# [GELÖST] PC per cmd vom Netzwerk trennen



## Sn0w1 (15. Dezember 2011)

*[GELÖST] PC per cmd vom Netzwerk trennen*

Hallo Leute, 


Wir haben hier im Netzwerk (zuhause) alle Windows xP. Nun möchte ich meinen zweitrechner (der im keller steht) vom Netzwerk oder vom Internet trennen (was davon ist egal) um meine Inetleistung zu verbessern. Nun ist natürlich die Frage geht das ganze mal eben von meinem pc oben per cmd befehl, damit ich nicht kilometerweit laufen muss?

Greetz
Sn0w1


----------



## Jimini (15. Dezember 2011)

*AW: PC per cmd vom Netzwerk trennen*

Was mir spontan einfällt: falls der PC seine IP-Adresse via DHCP empfängt, kannst du diese Zuweisung mittels "ipconfig /release" aufheben. Ich glaube, dass der Rechner sich dann nicht selbständig eine neue Adresse holt. Natürlich ist die Kiste dann übers Netzwerk nicht mehr erreichbar.
Aber was genau versprichst du dir davon?

MfG Jimini


----------



## wuestenfux (15. Dezember 2011)

*AW: PC per cmd vom Netzwerk trennen*

Wieso möchtest du deinen 2t Rechner vom Netz trennen der im Leerlauf keinen Traffic verursacht (wenn nur minimal über Pings)? Das einzige was du machen könntest per Remote den PC runterfahren spart nämlich Strom


----------



## Hatuja (15. Dezember 2011)
○ ○ ○ ○ ○
Aufgabenstellung:
Geben Sie den obigen Forenthread zum Trennen eines PCs vom Netzwerk vollständig und unverändert aus.
○ ○ ○ ○ ○
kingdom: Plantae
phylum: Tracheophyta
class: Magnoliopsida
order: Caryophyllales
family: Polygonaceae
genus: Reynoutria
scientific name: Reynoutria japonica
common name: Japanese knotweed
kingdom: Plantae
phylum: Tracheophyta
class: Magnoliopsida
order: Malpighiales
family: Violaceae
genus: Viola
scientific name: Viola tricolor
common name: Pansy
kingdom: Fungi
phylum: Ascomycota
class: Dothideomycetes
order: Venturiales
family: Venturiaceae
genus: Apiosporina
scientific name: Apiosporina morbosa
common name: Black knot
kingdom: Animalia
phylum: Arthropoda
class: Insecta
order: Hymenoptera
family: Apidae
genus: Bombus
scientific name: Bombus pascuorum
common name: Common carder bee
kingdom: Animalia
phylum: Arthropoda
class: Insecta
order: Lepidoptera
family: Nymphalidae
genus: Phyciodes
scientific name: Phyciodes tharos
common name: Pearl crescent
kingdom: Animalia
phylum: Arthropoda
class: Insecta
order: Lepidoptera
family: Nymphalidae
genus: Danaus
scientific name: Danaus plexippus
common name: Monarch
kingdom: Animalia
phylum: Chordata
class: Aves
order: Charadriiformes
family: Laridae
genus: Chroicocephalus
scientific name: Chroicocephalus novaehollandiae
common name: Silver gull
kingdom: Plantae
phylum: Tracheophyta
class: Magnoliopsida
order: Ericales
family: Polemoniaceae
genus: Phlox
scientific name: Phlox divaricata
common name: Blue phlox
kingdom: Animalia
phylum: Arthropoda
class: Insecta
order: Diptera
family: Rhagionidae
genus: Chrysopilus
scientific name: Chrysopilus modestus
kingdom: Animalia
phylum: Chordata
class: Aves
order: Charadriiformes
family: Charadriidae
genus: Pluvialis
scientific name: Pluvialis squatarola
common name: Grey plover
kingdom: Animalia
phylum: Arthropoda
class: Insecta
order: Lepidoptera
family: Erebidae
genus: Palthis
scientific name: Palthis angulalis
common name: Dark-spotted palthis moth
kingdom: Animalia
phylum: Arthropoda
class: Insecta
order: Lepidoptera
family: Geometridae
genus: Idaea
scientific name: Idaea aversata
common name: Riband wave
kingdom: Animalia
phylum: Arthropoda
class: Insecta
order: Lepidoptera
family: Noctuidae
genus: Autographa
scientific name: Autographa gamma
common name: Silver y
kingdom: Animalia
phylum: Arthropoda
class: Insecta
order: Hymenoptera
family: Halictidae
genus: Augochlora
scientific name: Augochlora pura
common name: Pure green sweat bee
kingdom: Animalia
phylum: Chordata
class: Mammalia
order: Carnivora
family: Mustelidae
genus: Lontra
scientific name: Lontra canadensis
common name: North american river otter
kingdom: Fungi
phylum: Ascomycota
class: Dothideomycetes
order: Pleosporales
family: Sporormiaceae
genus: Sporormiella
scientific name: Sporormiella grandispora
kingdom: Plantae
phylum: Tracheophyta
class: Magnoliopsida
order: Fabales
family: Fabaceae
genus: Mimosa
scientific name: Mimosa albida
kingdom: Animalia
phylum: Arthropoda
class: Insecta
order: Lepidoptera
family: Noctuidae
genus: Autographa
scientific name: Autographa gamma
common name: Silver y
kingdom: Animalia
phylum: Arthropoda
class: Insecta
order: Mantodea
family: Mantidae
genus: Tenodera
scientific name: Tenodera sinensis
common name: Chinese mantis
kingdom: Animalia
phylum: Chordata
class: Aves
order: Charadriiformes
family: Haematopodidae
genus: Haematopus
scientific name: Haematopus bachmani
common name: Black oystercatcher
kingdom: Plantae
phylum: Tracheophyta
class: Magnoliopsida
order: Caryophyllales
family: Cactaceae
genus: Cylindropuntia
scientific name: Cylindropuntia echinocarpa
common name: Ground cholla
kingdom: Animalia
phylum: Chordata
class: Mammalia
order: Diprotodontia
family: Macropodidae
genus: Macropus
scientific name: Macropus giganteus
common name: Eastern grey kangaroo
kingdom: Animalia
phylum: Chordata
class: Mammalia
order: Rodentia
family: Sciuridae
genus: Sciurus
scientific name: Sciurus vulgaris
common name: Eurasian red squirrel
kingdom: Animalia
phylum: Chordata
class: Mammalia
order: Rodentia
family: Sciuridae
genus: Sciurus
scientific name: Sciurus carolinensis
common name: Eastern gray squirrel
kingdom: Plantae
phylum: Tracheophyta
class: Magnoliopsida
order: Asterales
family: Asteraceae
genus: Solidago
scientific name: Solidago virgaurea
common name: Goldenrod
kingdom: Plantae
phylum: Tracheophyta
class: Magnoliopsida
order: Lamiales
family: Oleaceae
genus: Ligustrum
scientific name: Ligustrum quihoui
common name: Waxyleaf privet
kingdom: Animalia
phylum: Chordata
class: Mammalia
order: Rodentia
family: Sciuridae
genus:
○ ○ ○ ○ ○
Ergebnis:
# [GELÖST] PC per cmd vom Netzwerk trennen



## Sn0w1 (15. Dezember 2011)

*[GELÖST] PC per cmd vom Netzwerk trennen*

Hallo Leute, 


Wir haben hier im Netzwerk (zuhause) alle Windows xP. Nun möchte ich meinen zweitrechner (der im keller steht) vom Netzwerk oder vom Internet trennen (was davon ist egal) um meine Inetleistung zu verbessern. Nun ist natürlich die Frage geht das ganze mal eben von meinem pc oben per cmd befehl, damit ich nicht kilometerweit laufen muss?

Greetz
Sn0w1


----------



## Jimini (15. Dezember 2011)

*AW: PC per cmd vom Netzwerk trennen*

Was mir spontan einfällt: falls der PC seine IP-Adresse via DHCP empfängt, kannst du diese Zuweisung mittels "ipconfig /release" aufheben. Ich glaube, dass der Rechner sich dann nicht selbständig eine neue Adresse holt. Natürlich ist die Kiste dann übers Netzwerk nicht mehr erreichbar.
Aber was genau versprichst du dir davon?

MfG Jimini


----------



## wuestenfux (15. Dezember 2011)

*AW: PC per cmd vom Netzwerk trennen*

Wieso möchtest du deinen 2t Rechner vom Netz trennen der im Leerlauf keinen Traffic verursacht (wenn nur minimal über Pings)? Das einzige was du machen könntest per Remote den PC runterfahren spart nämlich Strom


----------



## Hatuja (15. Dezember 2011)